FinServ: An abbreviation that appears largely on Twitter, referring to anything in the Financial Services industry.
KBA: Knowledge-Based Authentication aids are used for fraud prevention. Consumers probably know this as the “secret question” users must answer before being granted access.
KYC: Know Your Customer also revolves around authenticating users. Requirements of thorough identification checks and due diligence information seem to have grown more powerful in recent years to fight fraud by requiring users to prove their integrity.
Messaging Commerce: Where messaging apps meet the point of sale. This trend is currently the largest in Asia but will likely continue growing. This kind of commerce lets users make purchases with something as simple as messaging apps.
On-boarding: Includes all the steps to get new customers integrated into a new program. Exactly what counts as on-boarding varies from company to company, but it refers to all the steps that get users up and running. Streamlined onboarding processes are often considered one of FinTech’s advantages over traditional banks.
Payment Gateway: A service provider that authorizes credit card payments. They act as an intermediary between a payment portal, like a website, and a bank.
PCI Compliance: Payment Card Industry Compliance is a set of security standards designed to protect card information during and after financial transactions. All card brands are required to comply with these industry standards, and, though not always explicitly required, many FinTech companies are being pushed into PCI compliance in order to assure a certain security standard.
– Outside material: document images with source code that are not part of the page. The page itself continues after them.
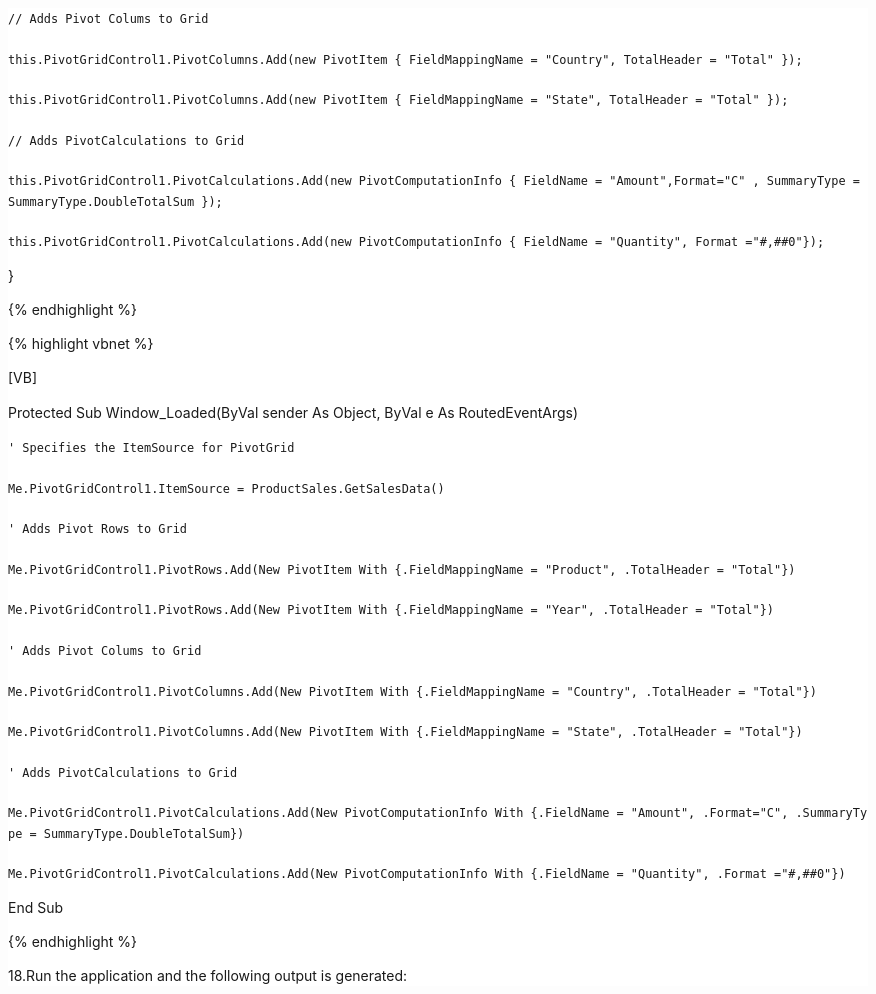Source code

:     // Adds Pivot Colums to Grid

    this.PivotGridControl1.PivotColumns.Add(new PivotItem { FieldMappingName = "Country", TotalHeader = "Total" });

    this.PivotGridControl1.PivotColumns.Add(new PivotItem { FieldMappingName = "State", TotalHeader = "Total" });

    // Adds PivotCalculations to Grid

    this.PivotGridControl1.PivotCalculations.Add(new PivotComputationInfo { FieldName = "Amount",Format="C" , SummaryType = SummaryType.DoubleTotalSum });

    this.PivotGridControl1.PivotCalculations.Add(new PivotComputationInfo { FieldName = "Quantity", Format ="#,##0"});

}

{% endhighlight %} 

{% highlight vbnet %} 

[VB]



Protected Sub Window_Loaded(ByVal sender As Object, ByVal e As RoutedEventArgs)

    ' Specifies the ItemSource for PivotGrid

    Me.PivotGridControl1.ItemSource = ProductSales.GetSalesData()

    ' Adds Pivot Rows to Grid

    Me.PivotGridControl1.PivotRows.Add(New PivotItem With {.FieldMappingName = "Product", .TotalHeader = "Total"})

    Me.PivotGridControl1.PivotRows.Add(New PivotItem With {.FieldMappingName = "Year", .TotalHeader = "Total"})

    ' Adds Pivot Colums to Grid

    Me.PivotGridControl1.PivotColumns.Add(New PivotItem With {.FieldMappingName = "Country", .TotalHeader = "Total"})

    Me.PivotGridControl1.PivotColumns.Add(New PivotItem With {.FieldMappingName = "State", .TotalHeader = "Total"})

    ' Adds PivotCalculations to Grid

    Me.PivotGridControl1.PivotCalculations.Add(New PivotComputationInfo With {.FieldName = "Amount", .Format="C", .SummaryType = SummaryType.DoubleTotalSum})

    Me.PivotGridControl1.PivotCalculations.Add(New PivotComputationInfo With {.FieldName = "Quantity", .Format ="#,##0"})

End Sub

{% endhighlight %} 


18.Run the application and the following output is generated:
POS: Point-of-sale is that important step where customer payment information is taken at a physical location when making a purchase. Several popular FinTech startups have created apps and services to expedite this process and keep it safe.
P2P Lending: Peer-to-peer lending, or Social Lending, involves lenders loaning money directly to borrowers without the traditional processes and structures. Online platforms match lenders and borrowers where the services can usually be provided at a lower cost than traditional institutions.
Robo-Advisors: Automate investment advice. Though they sound like metal robots in ties, they are primarily rooted in algorithms. Robo-advice comes from online platforms and limits the need for human interaction when managing a portfolio.
SSO: Single Sign-On authentication saves users from the barrage of IDs and passwords by allowing one set of login credentials to sign in for multiple applications.
Smart contracts: Computer programs that automatically execute a contract. These automated and often blockchain-based contracts could save time and reduce costs in common transactions.
SaaS: Software-as-a-Service is a common tool utilized by startups. A vendor is paid to hosts applications on a cloud for users to access online. As a result, many startups are faced deciding whether to position themselves as SaaS or FinTech.
Tokenization: Replaces sensitive data with unique symbols. These “tokens” allow users to retain essential information about their credit cards and transactions without compromising security. It also turns complex information into short, useful codes.
Underbanked: People who don’t have access to proper banking or services offered by retail banks. They might have a banking account but rely largely on alternative methods. The ability to serve the underbanked is considered one of the most important facets of FinTech.